The community doesn't feel safe because of the hunting ban.

The Bella Coola attack happened because liberal politicians chose to prioritize their environmental virtue signaling over the safety of Canadian families.

Three teachers had to become human shields because bureaucrats in Victoria decided that protecting grizzly bears was more important than protecting school children.

The mother grizzly and her cubs responsible for this attack are still on the loose despite a massive search effort involving eight conservation officers, helicopter searches, and DNA testing of captured bears.

Every day that passes means another family could face the same nightmare that nearly killed four people at a school lunch last Thursday.

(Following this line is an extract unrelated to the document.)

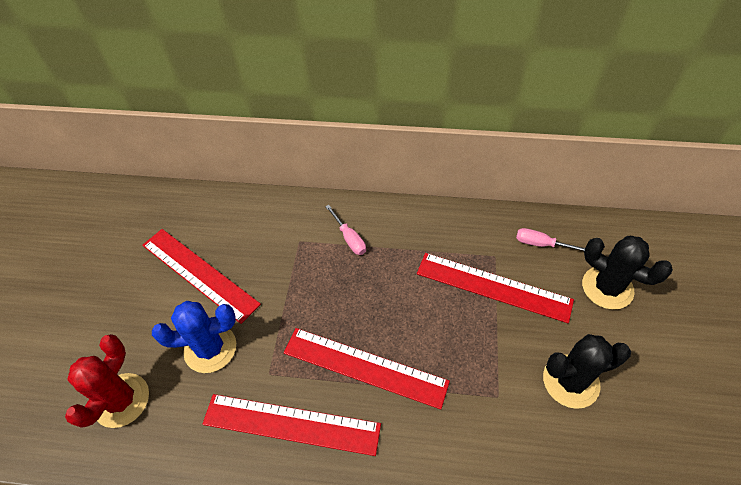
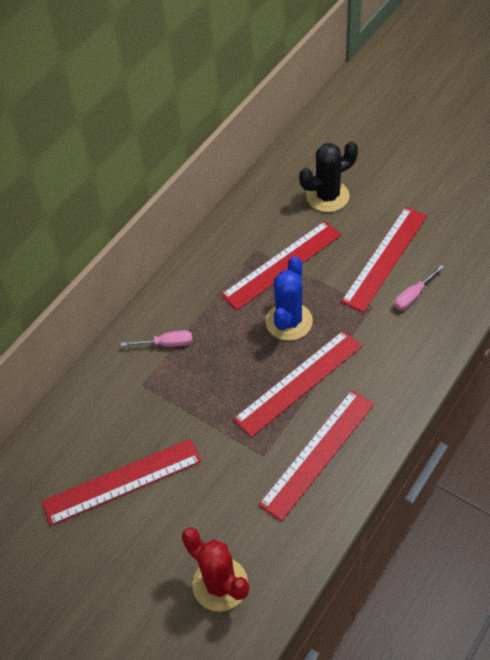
camera: 60 degrees left, 0 degrees up
(210, 348) = (211, 494): blue cactus -> blue cactus (289, 321)
(541, 244) = (265, 214): pink screwdriver -> pink screwdriver (413, 295)
(570, 381) = (385, 258): black cactus -> red ruler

Canada's grizzly hunting ban isn't protecting wildlife — it's turning deadly predators into killing machines that have lost all fear of humans.

And it's going to happen again until someone in power has the courage to admit their environmental policy has been a catastrophic failure written in the blood of innocent children.


¹ B.C. Wildlife Federation, "Grizzly Conflicts Are Bound to Keep Rising," BCWF.bc.ca, November 21, 2025.

² Jesse Zeman, quoted by NBC News, "'Hero' teachers fended off grizzly that attacked students," November 22, 2025.

³ Global News, "Rescuers 'punched and kicked' grizzly during attack," November 22, 2025.

⁴ Ibid.

⁵ Veronica Schooner, quoted by Canadian Press, "Grizzly attacks schoolchildren and teachers," November 21, 2025.

⁶ ABC News, "Grizzly bear attacks school group in Canada's British Columbia province," November 21, 2025.

⁷ CBC News, "Teachers were 'heroes' in protecting elementary students from grizzly attack," November 22, 2025.

⁸ Globe and Mail, "Search for bears responsible for B.C. attack continues," November 25, 2025.

⁹ Outdoor Life, "After a Single Bear Attacked a Group of Schoolchildren," November 24, 2025.

¹⁰ Tamara Davidson, quoted by NBC News, "'Hero' teachers fended off grizzly that attacked students," November 22, 2025.